I think we can chalk it up to general avoidance. It's tough dealing with the harsh material reality of the cost of sending your child to college as well as the emotional reality of an emptier nest. Whatever the answer is, if you are the parent of a high school senior and haven't filled out your FAFSA yet, you can comfort yourself that other parents delay, too.

Here are some FAFSA facts and recommendations:

The biggest question most people have is "Is it worth it for me to complete the form?" Most financial aid, whether the source is a college or university, your state or a foundation, requires the completed FAFSA. If you are interested in need-based aid such as government-funded Pell Grants, which you don't need to repay, or state-sponsored aid; student loans such as Perkins and Stafford or PLUS Loans for parent borrowers; or work-study programs on college campuses, you will definitely need to fill out the FAFSA.

Merit-based aid is a little different.
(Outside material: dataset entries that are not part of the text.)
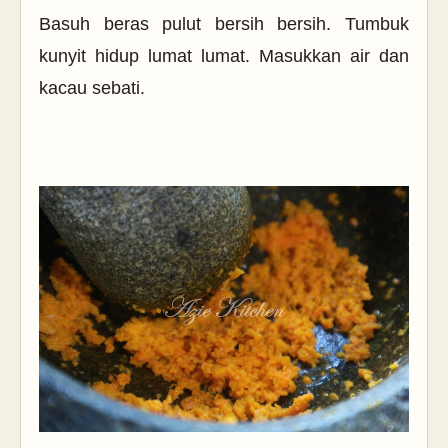
Basuh beras pulut bersih bersih. Tumbuk
kunyit hidup lumat lumat. Masukkan air dan
kacau sebati.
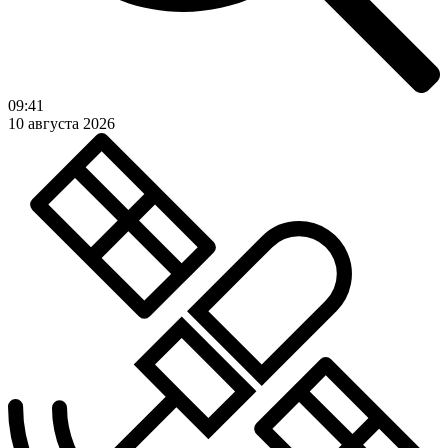
09:41
10 августа 2026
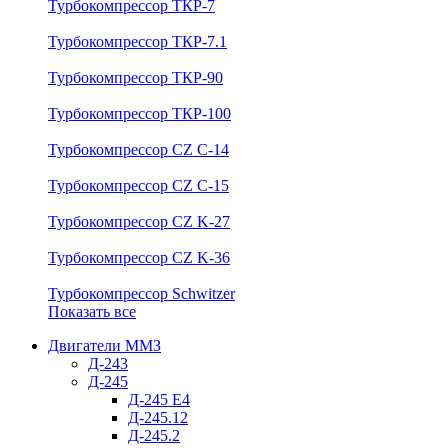
Турбокомпрессор ТКР-7
Турбокомпрессор ТКР-7.1
Турбокомпрессор ТКР-90
Турбокомпрессор ТКР-100
Турбокомпрессор CZ C-14
Турбокомпрессор CZ C-15
Турбокомпрессор CZ K-27
Турбокомпрессор CZ K-36
Турбокомпрессор Schwitzer
Показать все
Двигатели ММЗ
Д-243
Д-245
Д-245 Е4
Д-245.12
Д-245.2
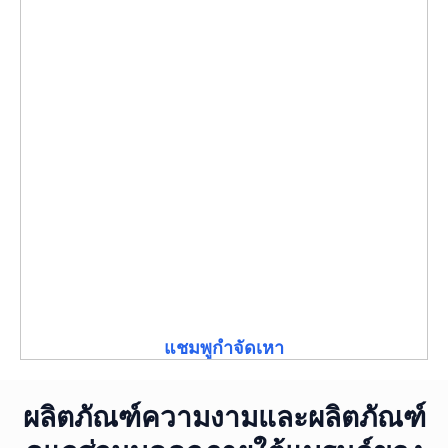
แชมพูกำจัดเหา
ผลิตภัณฑ์ความงามและผลิตภัณฑ์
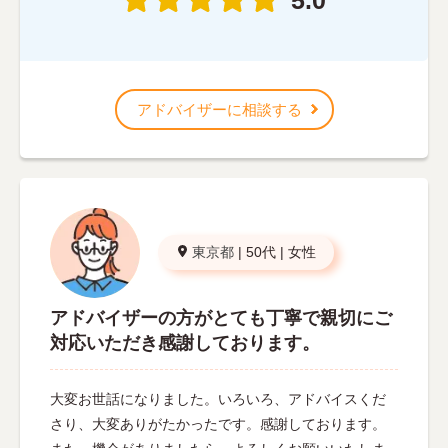
アドバイザーに相談する
東京都
|
50代
|
女性
アドバイザーの方がとても丁寧で親切にご
対応いただき感謝しております。
大変お世話になりました。いろいろ、アドバイスくだ
さり、大変ありがたかったです。感謝しております。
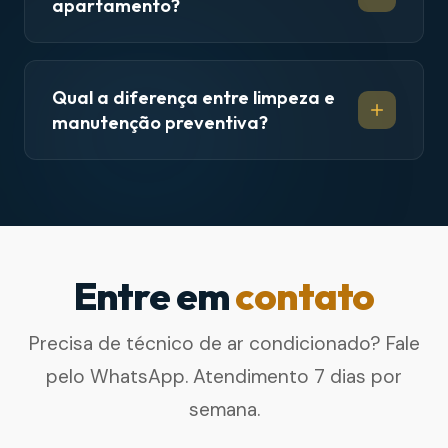
apartamento?
Qual a diferença entre limpeza e
manutenção preventiva?
Entre em
contato
Precisa de técnico de ar condicionado? Fale
pelo WhatsApp. Atendimento 7 dias por
semana.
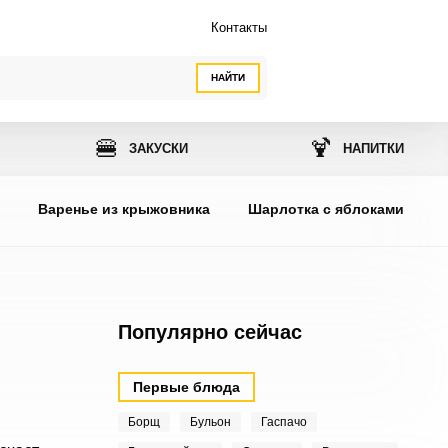
Контакты
НАЙТИ
🍔
🍹
ЗАКУСКИ
НАПИТКИ
ы
Варенье из крыжовника
Шарлотка с яблоками
Популярно сейчас
Первые блюда
Борщ
Бульон
Гаспачо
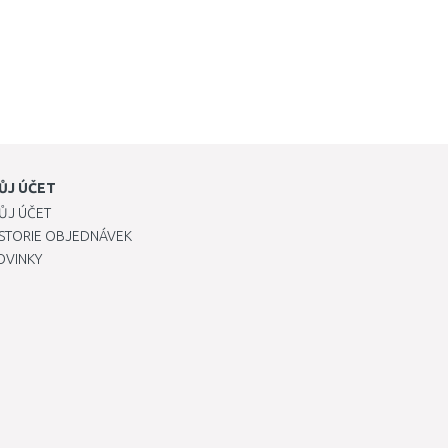
ŮJ ÚČET
ŮJ ÚČET
ISTORIE OBJEDNÁVEK
OVINKY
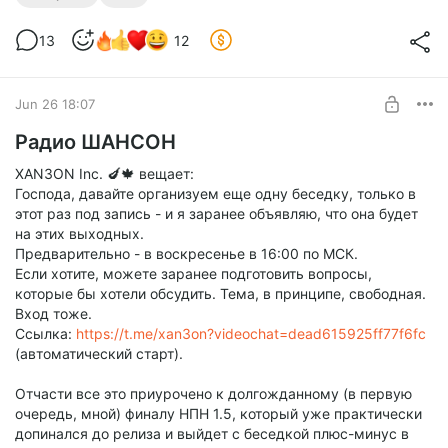
- 1:57:00 - сохранение стилистики в книгах и поиск своего
13
12
подхода
- 2:18:00 - Зантрон заканчивает беседу в первый раз
Jun 26 18:07
- 2:30:00 - снова стилистика (Сильное Действие)
Радио ШАНСОН
XAN3ON Inc. 🍆🍁 вещает:
Господа, давайте организуем еще одну беседку, только в
этот раз под запись - и я заранее объявляю, что она будет
на этих выходных.
Предварительно - в воскресенье в 16:00 по МСК.
Если хотите, можете заранее подготовить вопросы,
которые бы хотели обсудить. Тема, в принципе, свободная.
Вход тоже.
Ссылка:
https://t.me/xan3on?videochat=dead615925ff77f6fc
(автоматический старт).
Отчасти все это приурочено к долгожданному (в первую
очередь, мной) финалу НПН 1.5, который уже практически
допинался до релиза и выйдет с беседкой плюс-минус в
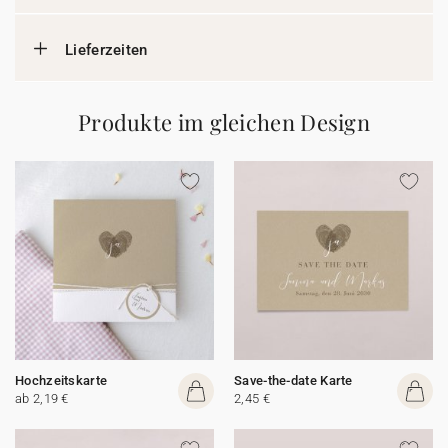
Lieferzeiten
Produkte im gleichen Design
Hochzeitskarte
Save-the-date Karte
ab 2,19 €
2,45 €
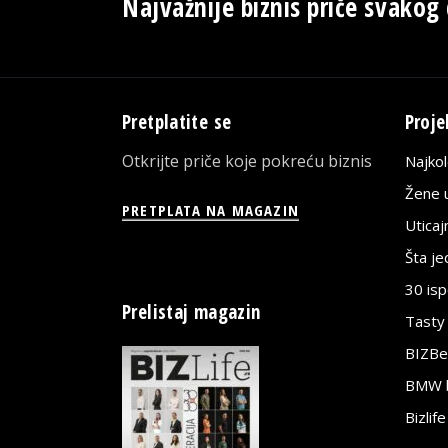
Najvažnije biznis priče svakog
Pretplatite se
Proje
Otkrijte priče koje pokreću biznis
Najko
Žene u
PRETPLATA NA MAGAZIN
Utica
Šta j
30 is
Prelistaj magazin
Tasty
BIZBe
BMW bi
Bizlif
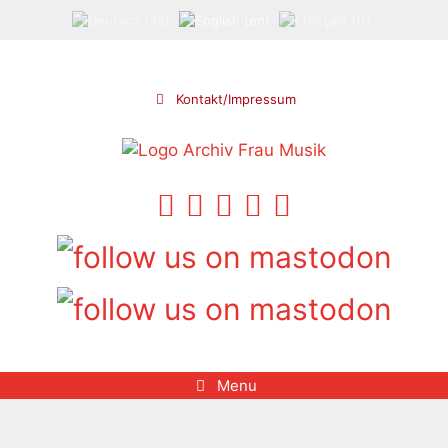
Skip
to
content
Kontakt/Impressum
Menu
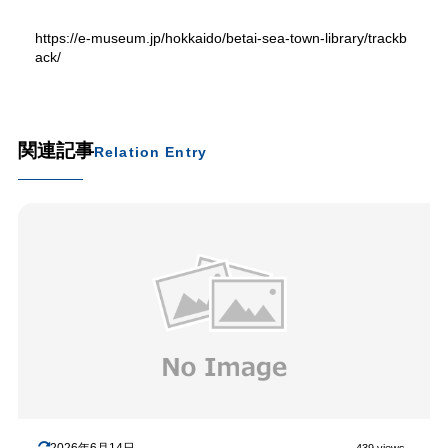
https://e-museum.jp/hokkaido/betai-sea-town-library/trackb
ack/
関連記事
Relation Entry
2026年6月14日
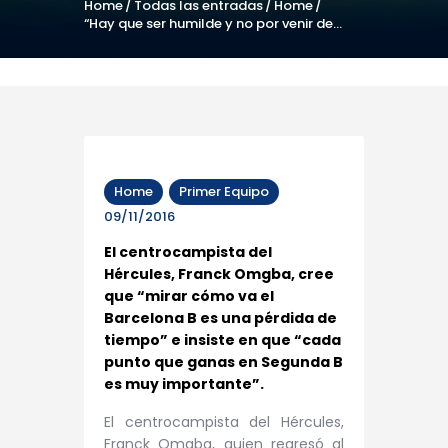
Home
Todas las entradas
Home
“Hay que ser humilde y no por venir de...
Home
Primer Equipo
09/11/2016
El centrocampista del
Hércules, Franck Omgba, cree
que “mirar cómo va el
Barcelona B es una pérdida de
tiempo” e insiste en que “cada
punto que ganas en Segunda B
es muy importante”.
El centrocampista del Hércules,
Franck Omgba, quien regresó al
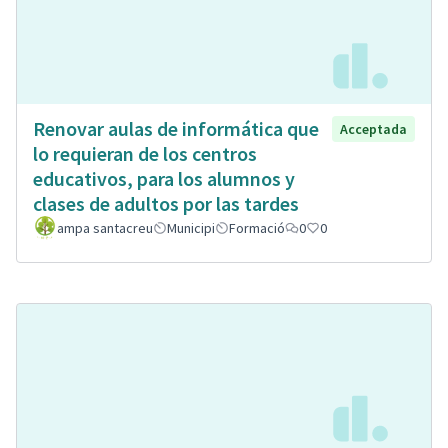
Renovar aulas de informática que
Acceptada
lo requieran de los centros
educativos, para los alumnos y
clases de adultos por las tardes
ampa santacreu
Municipi
Formació
0
0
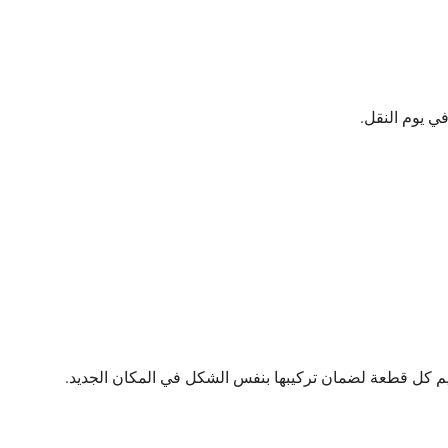
ي يوم النقل.
رقيم كل قطعة لضمان تركيبها بنفس الشكل في المكان الجديد.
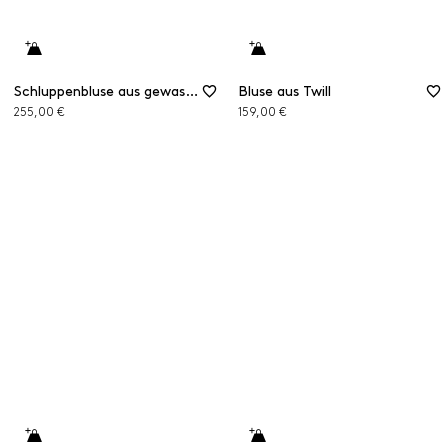
Schluppenbluse aus gewaschener Seide
Bluse aus Twill
255,00 €
159,00 €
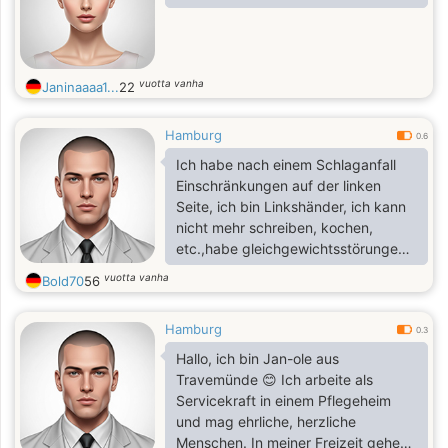
vuotta vanha
Janinaaaa1...
22
Hamburg
0.6
Ich habe nach einem Schlaganfall
Einschränkungen auf der linken
Seite, ich bin Linkshänder, ich kann
nicht mehr schreiben, kochen,
etc.,habe gleichgewichtsstörungen
und
vuotta vanha
Bold70
56
wortfindungsstörungen,ausserdem
ist mein Rücken kaputt
Hamburg
(Wirbelgleiten) und ich habe
0.3
Diabetes typ2
Hallo, ich bin Jan-ole aus
Travemünde 😊 Ich arbeite als
Servicekraft in einem Pflegeheim
und mag ehrliche, herzliche
Menschen. In meiner Freizeit gehe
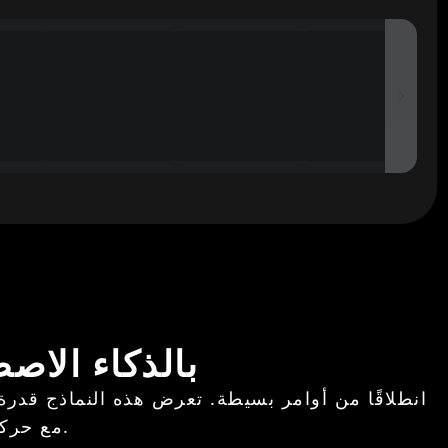
أمثلة على مولد فيديو Hailuo 2.3 با
مع حركة واقعية وطبيعية – مثالية للسرد والإعلانات والتعليم والمزيد.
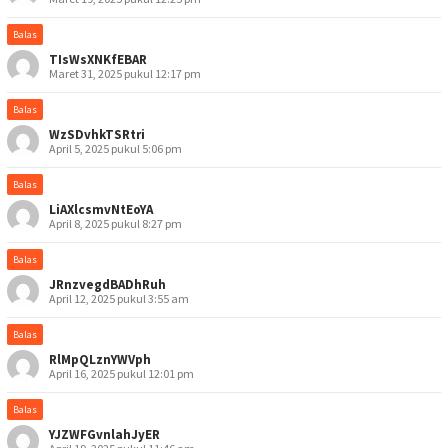
Balas
TIsWsXNKfEBAR
Maret 31, 2025 pukul 12:17 pm
Balas
WzSDvhkTSRtri
April 5, 2025 pukul 5:06 pm
Balas
LiAXlcsmvNtEoYA
April 8, 2025 pukul 8:27 pm
Balas
JRnzvegdBADhRuh
April 12, 2025 pukul 3:55 am
Balas
RlMpQLznYWVph
April 16, 2025 pukul 12:01 pm
Balas
YJZWFGvnlahJyER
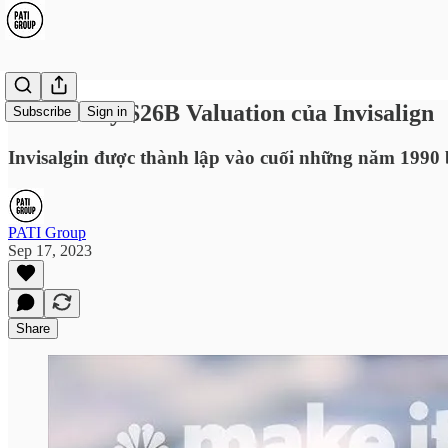
Case Study $26B Valuation của Invisalign
Subscribe
Sign in
Invisalgin được thành lập vào cuối những năm 1990 b
PATI Group
Sep 17, 2023
Share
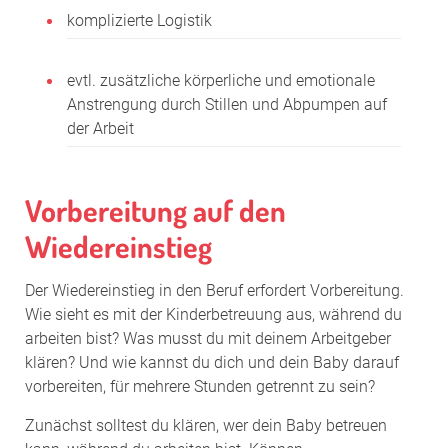
komplizierte Logistik
evtl. zusätzliche körperliche und emotionale
Anstrengung durch Stillen und Abpumpen auf
der Arbeit
Vorbereitung auf den
Wiedereinstieg
Der Wiedereinstieg in den Beruf erfordert Vorbereitung.
Wie sieht es mit der Kinderbetreuung aus, während du
arbeiten bist? Was musst du mit deinem Arbeitgeber
klären? Und wie kannst du dich und dein Baby darauf
vorbereiten, für mehrere Stunden getrennt zu sein?
Zunächst solltest du klären, wer dein Baby betreuen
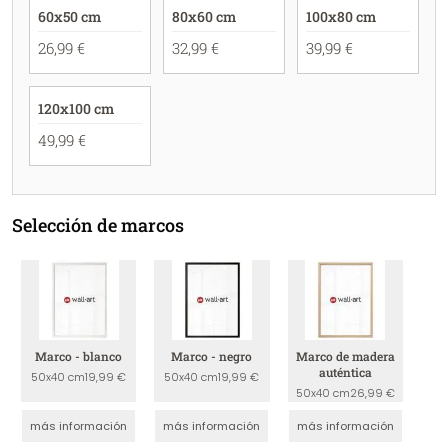
60x50 cm
80x60 cm
100x80 cm
26,99 €
32,99 €
39,99 €
120x100 cm
49,99 €
Selección de marcos
Marco - blanco
Marco - negro
Marco de madera
auténtica
50x40 cm
19,99 €
50x40 cm
19,99 €
50x40 cm
26,99 €
más información
más información
más información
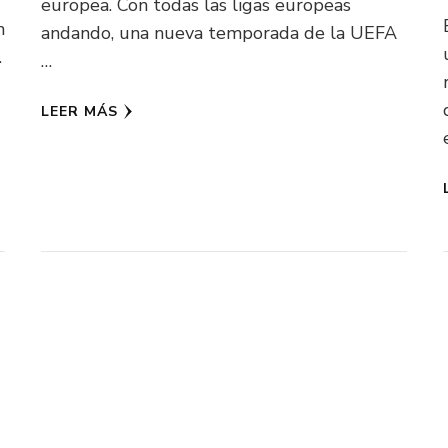
europea. Con todas las ligas europeas
n
andando, una nueva temporada de la UEFA
…
…
LEER MÁS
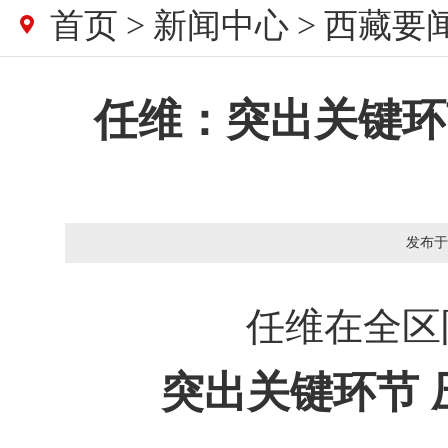
首页
>
新闻中心
>
西藏要
任维：突出关键环
发布于
任维在全区
突出关键环节 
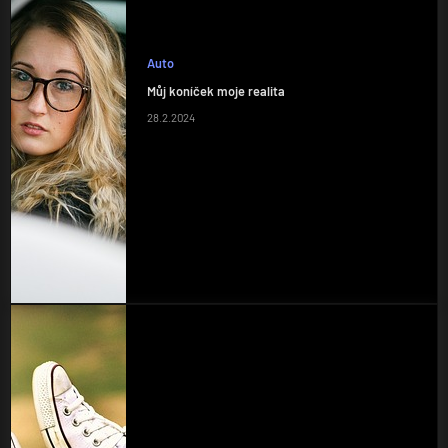
Auto
Můj koníček moje realita
28.2.2024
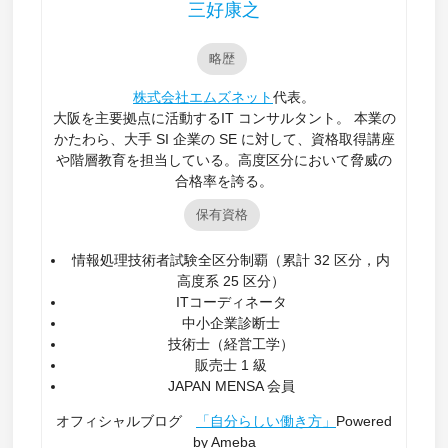
三好康之
略歴
株式会社エムズネット
代表。
大阪を主要拠点に活動するIT コンサルタント。 本業の
かたわら、大手 SI 企業の SE に対して、資格取得講座
や階層教育を担当している。高度区分において脅威の
合格率を誇る。
保有資格
情報処理技術者試験全区分制覇（累計 32 区分，内
高度系 25 区分）
ITコーディネータ
中小企業診断士
技術士（経営工学）
販売士 1 級
JAPAN MENSA 会員
オフィシャルブログ
「自分らしい働き方」
Powered
by Ameba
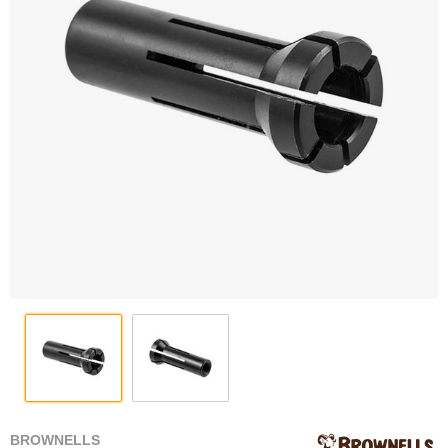
BROWNELLS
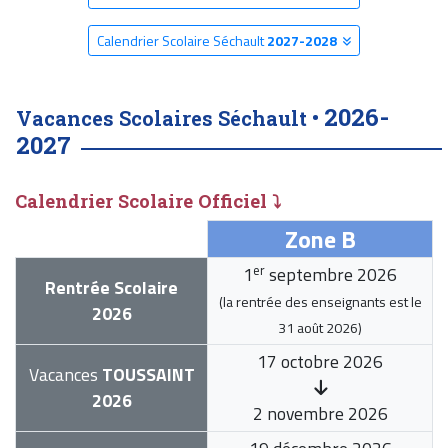
Calendrier Scolaire Séchault
2027-2028
2026-
Vacances Scolaires Séchault •
2027
Calendrier Scolaire Officiel ⤵
Zone B
er
1
septembre 2026
Rentrée Scolaire
(la rentrée des enseignants est le
2026
31 août 2026
)
17 octobre 2026
Vacances
TOUSSAINT
2026
2 novembre 2026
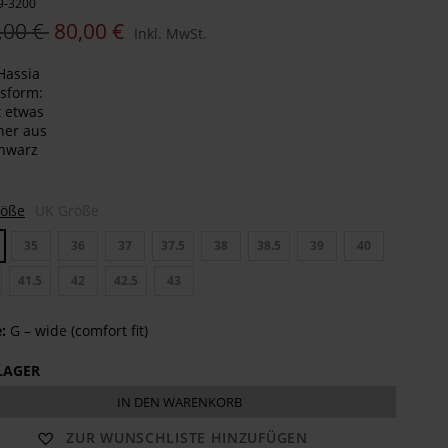
9-3200
,00 €
80,00 €
Inkl. MwSt.
te
n
len
röße
UK Größe
35
36
37
37.5
38
38.5
39
40
41.5
42
42.5
43
:
G – wide (comfort fit)
LAGER
IN DEN WARENKORB
ZUR WUNSCHLISTE HINZUFÜGEN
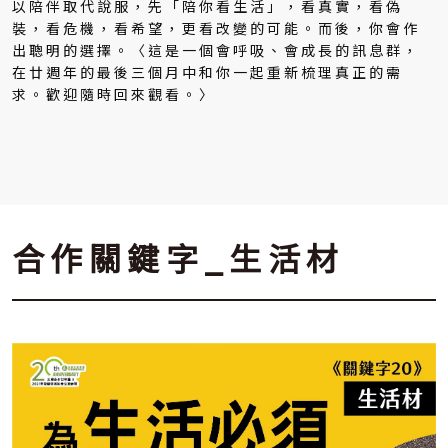
以陪伴取代說服，先「陪你看生活」，看真實，看偽
裝，看危機，看希望，更看改變的可能。而後，你會作
出聰明的選擇。〈這是一個會呼吸、會成長的訊息群，
在廿週年的最後三個月中和你一起重新梳理真正的需
求。歡迎隨時回來觀看。〉
合作關鍵字_生活材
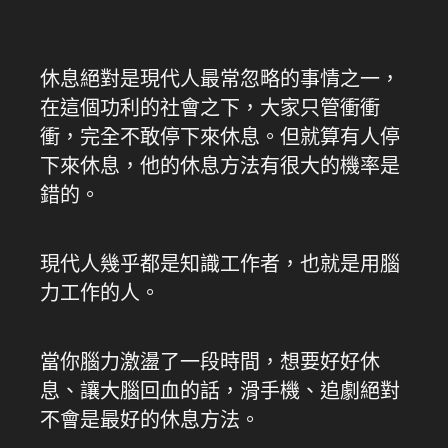
休息絕對是現代人最常忽略的事情之一，
在這個功利的社會之下，大家只管衝衝
衝，完全不敢停下來休息。但就算有人停
下來休息，他的休息方法有很大的機率是
錯的。
現代人幾乎都是知識工作者，也就是用腦
力工作的人。
當你腦力激盪了一段時間，想要好好休
息、讓大腦回血的話，滑手機、追劇絕對
不會是最好的休息方法。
Some colleges award it based off nothing more than the student's application. The amounts can vary greatly, but students are frequently notified of these awards in their acceptance letters. As to whether you'll need to complete the FAFSA for other merit-based grants (money that doesn't need to be repaid) you'll need to check with the organization or the college directly.

Before you start collecting all of your expense receipts for the past year, create a Federal Student Aid ID, called a PIN, and use the FAFSA4caster to estimate your eligibility for federal student aid. While you are at the FAFSA website, check out your state's deadline for applications; they vary and some are as early as Feb. 15.

>What materials do I need?

You will need: your Social Security number, your driver's license number and your most recent tax return(s). If you file in January, you can estimate the most recent year's taxes. You can make corrections to the form in February or March. You also will need your most recent bank statements and business, mortgage and investment records.

>What else do I need to know?

If your son or daughter has applied to private colleges you will also need to complete the CSS Profile form which can be found at www.collegeboard.com. This form is more detailed and asks about income and liabilities, including family assets, veterans' benefits and child support payments.